A travers cette question… nous pouvons nous demander… chacun… ce que nous aurions répondu à cette jeune femme.

Précisément... les textes de l’Evangile que nous avons entendus aujourd’hui peuvent nous aider à trouver des réponses… à discerner ce qui fait la « spécificité » des disciples du Christ.

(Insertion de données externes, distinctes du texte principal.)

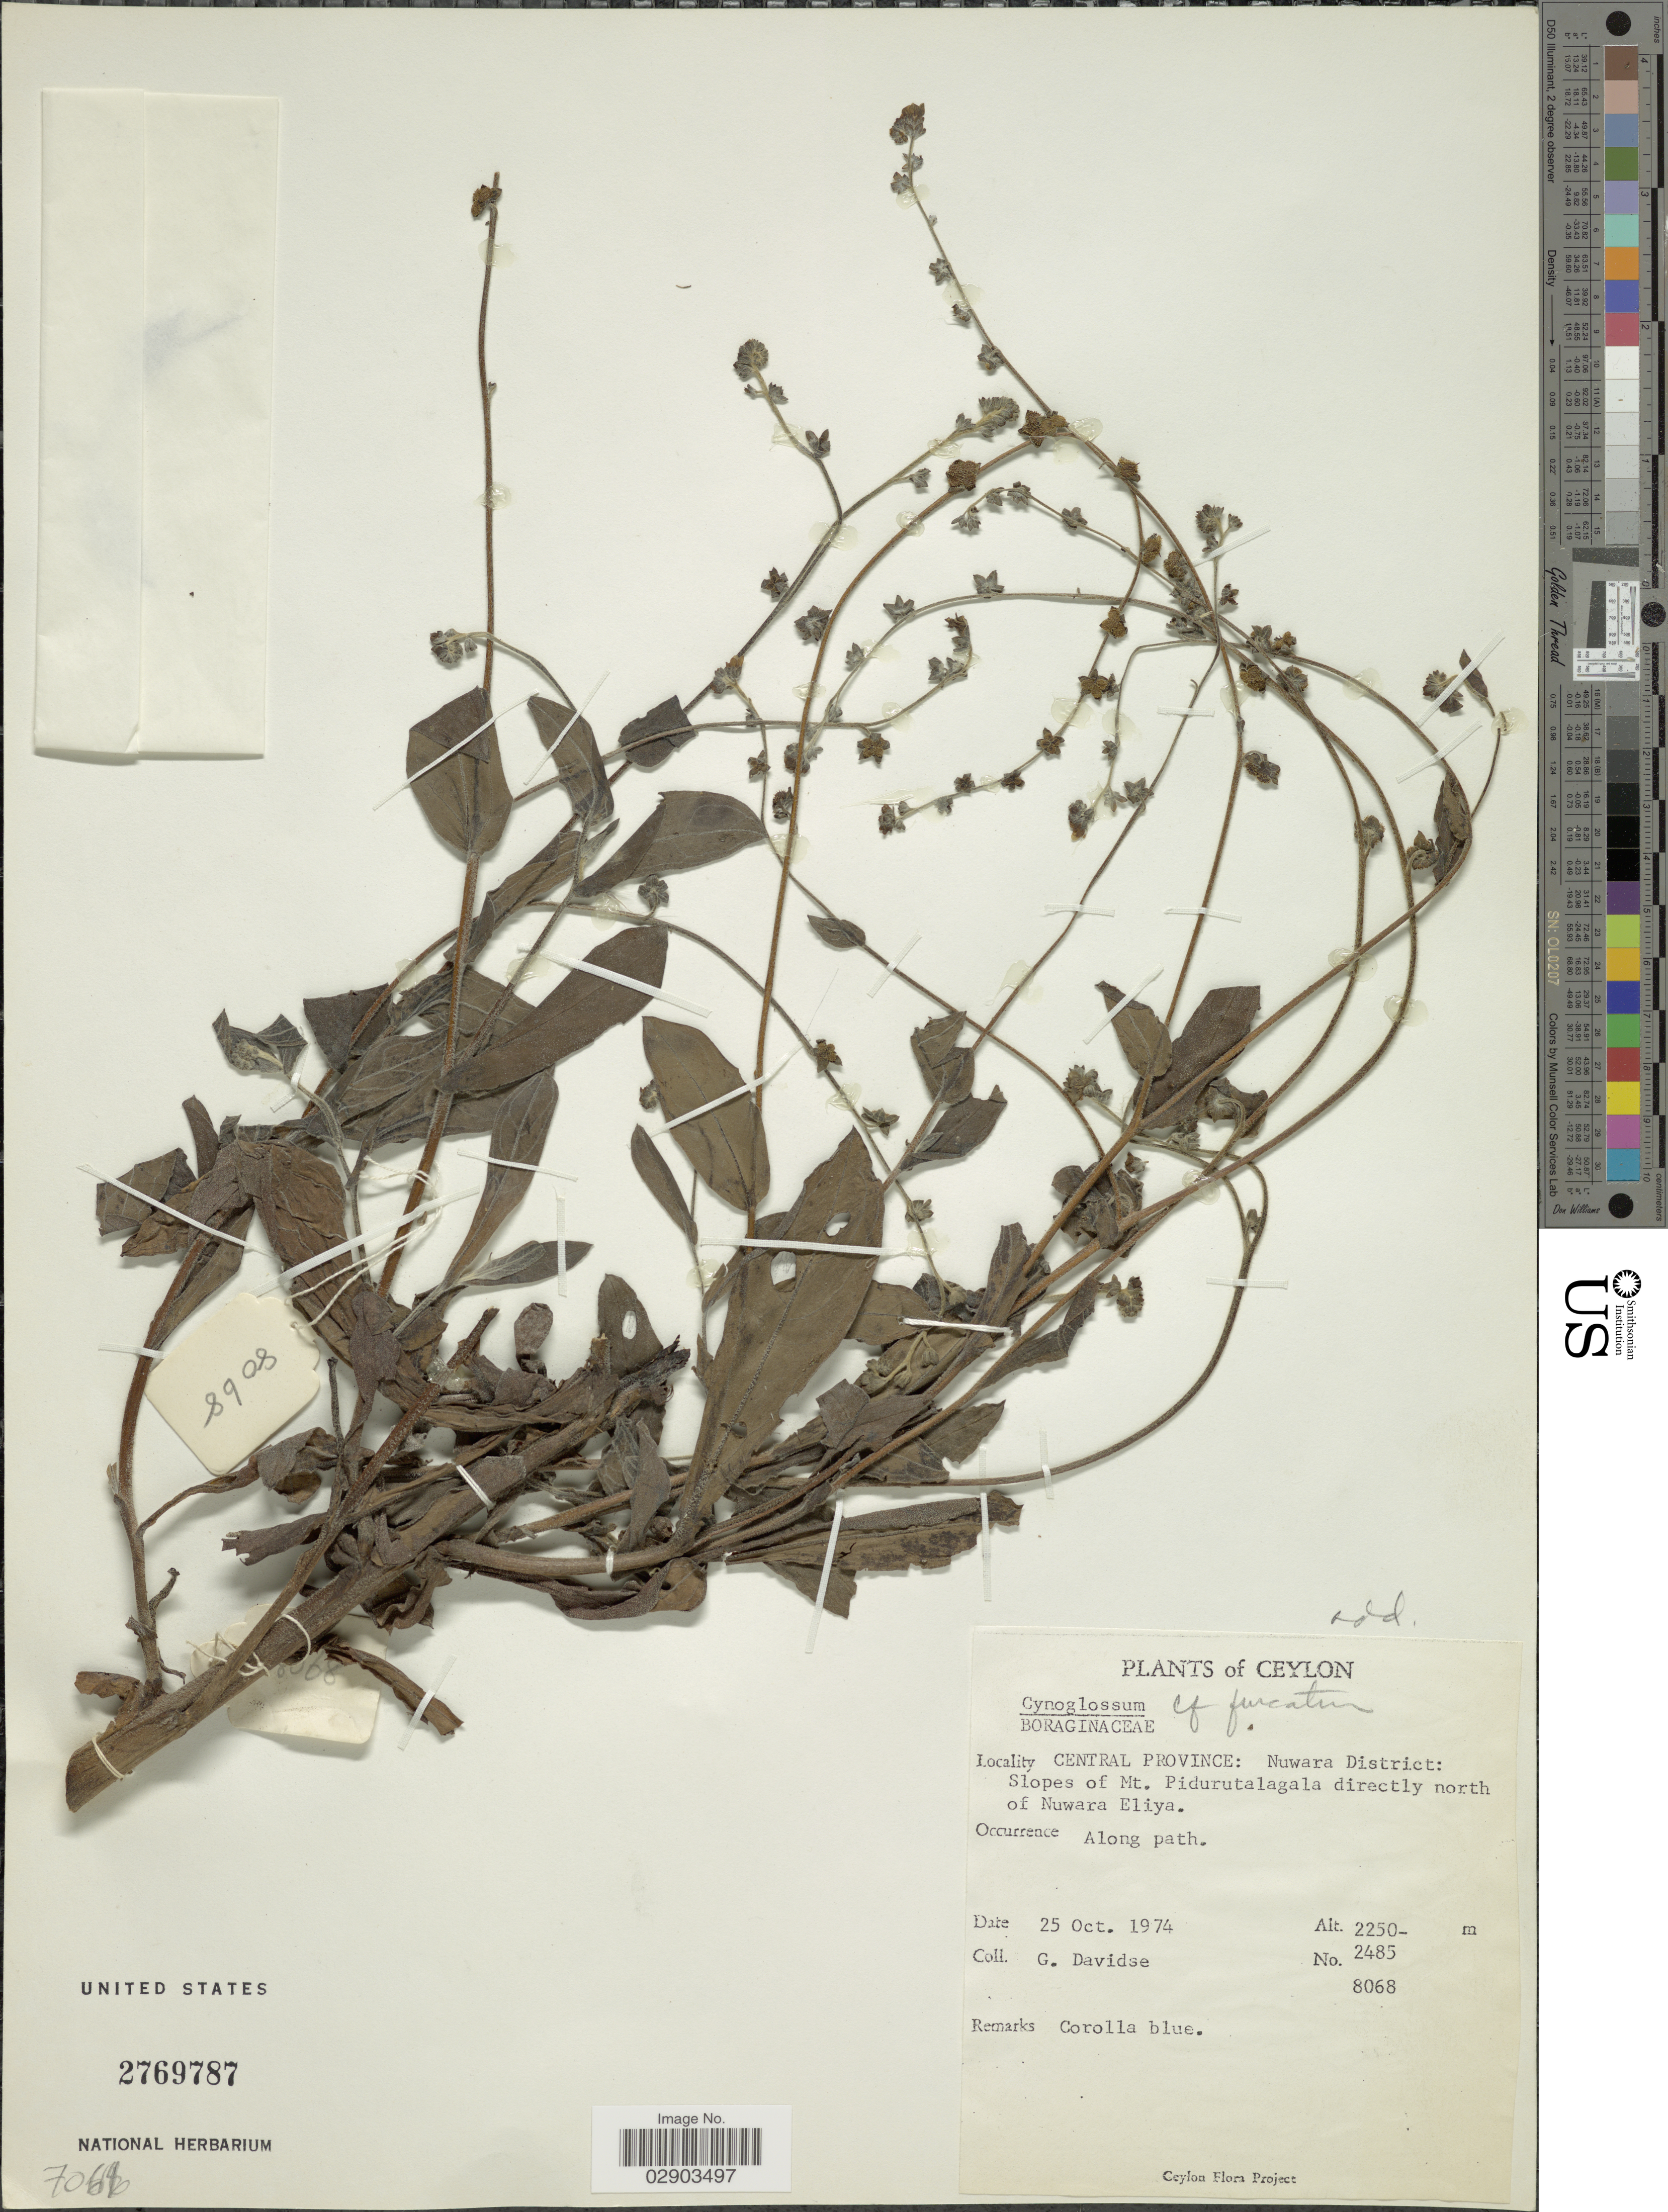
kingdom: Plantae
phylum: Tracheophyta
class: Magnoliopsida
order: Boraginales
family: Boraginaceae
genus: Cynoglossum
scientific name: Cynoglossum furcatum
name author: Wall.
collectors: G. Davidse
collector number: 8068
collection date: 1974-10-25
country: Sri Lanka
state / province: Central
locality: Ceylon. Central Province: Nuwara District: Slopes of Mt. Pidurutalagala directly north of Nuwara Eliya.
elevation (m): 2250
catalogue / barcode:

* Regardons d’abord les réponses que nous trouvons dans l’évangile selon Matthieu :

Dans le sermon sur la montagne, Jésus appelle ses disciples à adopter trois attitudes qui les distinguent des païens :

- Le premier point concerne notre relation aux autres, notre manière d’aimer.
Jésus appelle ceux qui veulent le suivre à aimer leur prochain, mais à aimer d’un amour inconditionnel, de cet amour qui appartient à Dieu : Il nous invite à aimer sans condition, de façon gratuite et unilatérale… à aimer jusqu’à aimer nos ennemis : ceux qui ne nous aiment pas… ou pas encore (cf. Mt 5, 43-48).
Autrement dit, Jésus nous appelle à prendre l’initiative de l’amour, sans attendre de réciprocité… à considérer l’amour comme un don gratuit en faveur de l’autre, un don qui ne s’inscrit pas dans le donnant-donnant, qui n’attend pas de retour, qui ne crée pas un sentiment de dette, parce qu’il est offert librement et gratuitement.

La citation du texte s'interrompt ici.